For health care components (HCCs) in SCCE, training is provided and tracked through the HIPAAtrek Compliance system. For information about training requirements visit the Onboarding Process Sheet.
For other employees and students in health care components, initial training is available in USU’s ILS system. Additional training may be assigned within HCCs as appropriate.
USU's Designation as a Hybrid Entity
The University is considered a "hybrid entity" under HIPAA, which means that some parts of the University are subject to HIPAA while others are not. The University's self-funded health plans, many of its health care provider services, and units that may access PHI to support the plans or health care provider services are subject to HIPAA. The functional areas that comprise the University's hybrid entity are referred to as the University's "health care components" (HCCs). Areas outside of the University's health care components may also be subject to HIPAA if they act as a "business associate" of an organization that is subject to HIPAA. USU’s Hybrid Entity Declaration provides detail concerning the functions and activities that are regulated by HIPAA.
USU’s Health Care Components (HCCs)
Healthcare Provider Covered Components
- Behavioral Health Clinic, including:
- Marriage & Family Therapy Division
- Psychology Division
- Psychiatry Division
- Integrated Assessment Division
- Pediatric Feeding & Swallowing Division
- Clinical Rehabilitation Clinic
- Speech & Language Clinic
- George S & Delores Eccles Applied Neuroscience Clinic, including:
- Hearing & Balance Division
- Pediatric Audiology Division
- Cochlear Implant Clinic
- Behavior Support Services within the Arya M. Heravi Transition Services Clinic
- Student Health & Wellness Clinic (when performing covered functions involving non-students’ PHI)
Health Plan Covered Components
- Human Resources when acting as the plan sponsor for USU’s Self Insured Health Plans, including the Regence Medical and Dental Health Plans and USU’s Flex-Spending Account administered by ASI
- Human Resources when acting as the plan sponsor for USU Eastern Self-Insured Health Plans, the dental plan administered through EMIA and the Flex-Spending Account administered by PEHP
Business Support Covered Components
The following units are considered health care components only to the extent they are performing services involving PHI on behalf of another USU covered components which, if external to USU, would meet the definition of a “business associate” for HIPAA purposes:
- Business & Finance – Business Services & Controller’s Office
- College of Education & Human Services Business Services
- Information Technology
- USU-Eastern Information Technology
- Risk Management
- General Counsel
- Data Privacy
- University Compliance
- USU-Eastern Facilities- physical security
- Internal Audit Services
- Office of Equity
What is a Business Associate?
Business Associates are third parties who create, receive, maintain or transmit "protected health information" (PHI) on behalf of a health care provider or health plan, or who provide other services that involve the use or disclosure of PHI. Business Associates of the University are required to enter into a Business Associate Agreement.
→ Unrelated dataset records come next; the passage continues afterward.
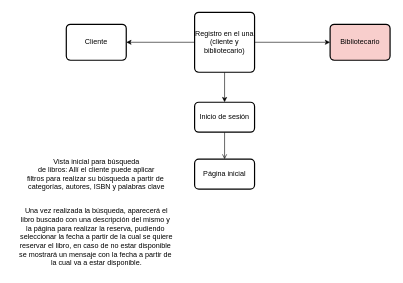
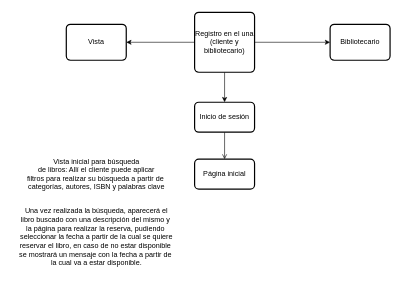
  <mxCell id="0" />
  <mxCell id="1" parent="0" />
  <mxCell id="2" value="" style="edgeStyle=orthogonalEdgeStyle;rounded=0;orthogonalLoop=1;jettySize=auto;html=1;" edge="1" parent="1" source="5" target="6"><mxGeometry relative="1" as="geometry" /></mxCell>
  <mxCell id="3" style="edgeStyle=orthogonalEdgeStyle;rounded=0;orthogonalLoop=1;jettySize=auto;html=1;exitX=1;exitY=0.5;exitDx=0;exitDy=0;entryX=0;entryY=0.5;entryDx=0;entryDy=0;" edge="1" parent="1" source="5" target="7"><mxGeometry relative="1" as="geometry" /></mxCell>
  <mxCell id="4" style="edgeStyle=orthogonalEdgeStyle;rounded=0;orthogonalLoop=1;jettySize=auto;html=1;exitX=0.5;exitY=1;exitDx=0;exitDy=0;entryX=0.5;entryY=0;entryDx=0;entryDy=0;" edge="1" parent="1" source="5" target="9"><mxGeometry relative="1" as="geometry" /></mxCell>
  <mxCell id="5" value="Registro en el una (cliente y bibliotecario)" style="rounded=1;whiteSpace=wrap;html=1;absoluteArcSize=1;arcSize=14;strokeWidth=2;" vertex="1" parent="1"><mxGeometry x="324" y="20" width="100" height="100" as="geometry" /></mxCell>
- <mxCell id="6" value="Cliente" style="rounded=1;whiteSpace=wrap;html=1;absoluteArcSize=1;arcSize=14;strokeWidth=2;" vertex="1" parent="1"><mxGeometry x="110" y="40" width="100" height="60" as="geometry" /></mxCell>
- <mxCell id="7" value="Bibliotecario" style="rounded=1;whiteSpace=wrap;html=1;absoluteArcSize=1;arcSize=14;strokeWidth=2;fillColor=#f8cecc;" vertex="1" parent="1"><mxGeometry x="550" y="40" width="100" height="60" as="geometry" /></mxCell>
+ <mxCell id="6" value="Vista" style="rounded=1;whiteSpace=wrap;html=1;absoluteArcSize=1;arcSize=14;strokeWidth=2;" vertex="1" parent="1"><mxGeometry x="110" y="40" width="100" height="60" as="geometry" /></mxCell>
+ <mxCell id="7" value="Bibliotecario" style="rounded=1;whiteSpace=wrap;html=1;absoluteArcSize=1;arcSize=14;strokeWidth=2;" vertex="1" parent="1"><mxGeometry x="550" y="40" width="100" height="60" as="geometry" /></mxCell>
  <mxCell id="8" style="edgeStyle=orthogonalEdgeStyle;rounded=0;orthogonalLoop=1;jettySize=auto;html=1;exitX=0.5;exitY=1;exitDx=0;exitDy=0;entryX=0.5;entryY=0;entryDx=0;entryDy=0;endArrow=open;" edge="1" parent="1" source="9" target="11"><mxGeometry relative="1" as="geometry" /></mxCell>
  <mxCell id="9" value="Inicio de sesión" style="rounded=1;whiteSpace=wrap;html=1;absoluteArcSize=1;arcSize=14;strokeWidth=2;" vertex="1" parent="1"><mxGeometry x="324" y="170" width="100" height="50" as="geometry" /></mxCell>
  <mxCell id="10" value="Vista inicial para búsqueda&lt;div&gt;&amp;nbsp;de libros: Allí el cliente puede aplicar&amp;nbsp;&lt;/div&gt;&lt;div&gt;filtros para realizar su búsqueda a partir de&amp;nbsp;&lt;/div&gt;&lt;div&gt;categorías, autores, ISBN y palabras clave&lt;/div&gt;" style="text;html=1;align=center;verticalAlign=middle;resizable=0;points=[];autosize=1;strokeColor=none;fillColor=none;" vertex="1" parent="1"><mxGeometry x="35" y="255" width="250" height="70" as="geometry" /></mxCell>
  <mxCell id="11" value="Página inicial" style="rounded=1;whiteSpace=wrap;html=1;absoluteArcSize=1;arcSize=14;strokeWidth=2;" vertex="1" parent="1"><mxGeometry x="324" y="265" width="100" height="50" as="geometry" /></mxCell>
  <mxCell id="12" value="Una vez realizada la búsqueda, aparecerá el&lt;div&gt;libro buscado con una descripción del mismo y&amp;nbsp;&lt;/div&gt;&lt;div&gt;la página para realizar la reserva, pudiendo&amp;nbsp;&lt;/div&gt;&lt;div&gt;seleccionar la fecha a partir de la cual se quiere&lt;br&gt;&lt;/div&gt;&lt;div&gt;reservar el libro, en caso de no estar disponible&amp;nbsp;&lt;/div&gt;&lt;div&gt;se mostrará un mensaje con la fecha a partir de&amp;nbsp;&lt;/div&gt;&lt;div&gt;la cual va a estar disponible.&lt;/div&gt;" style="text;html=1;align=center;verticalAlign=middle;resizable=0;points=[];autosize=1;strokeColor=none;fillColor=none;" vertex="1" parent="1"><mxGeometry x="20" y="340" width="280" height="110" as="geometry" /></mxCell>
USU maintains a Business Associate Agreement Template, which may be used for this purpose. When USU’s template is not used, the agreement must be reviewed and approved using the contract review process.
At times the University may act as a Business Associate for another health care provider or health plan. When the University is acting as a Business Associate for another entity, the unit acting as the Business Associate is subject to HIPAA. Contact your unit’s HIPAA Compliance Office or Legal Affairs if another entity has informed you that it considers your unit its Business Associate and has asked you to sign a Business Associate Agreement.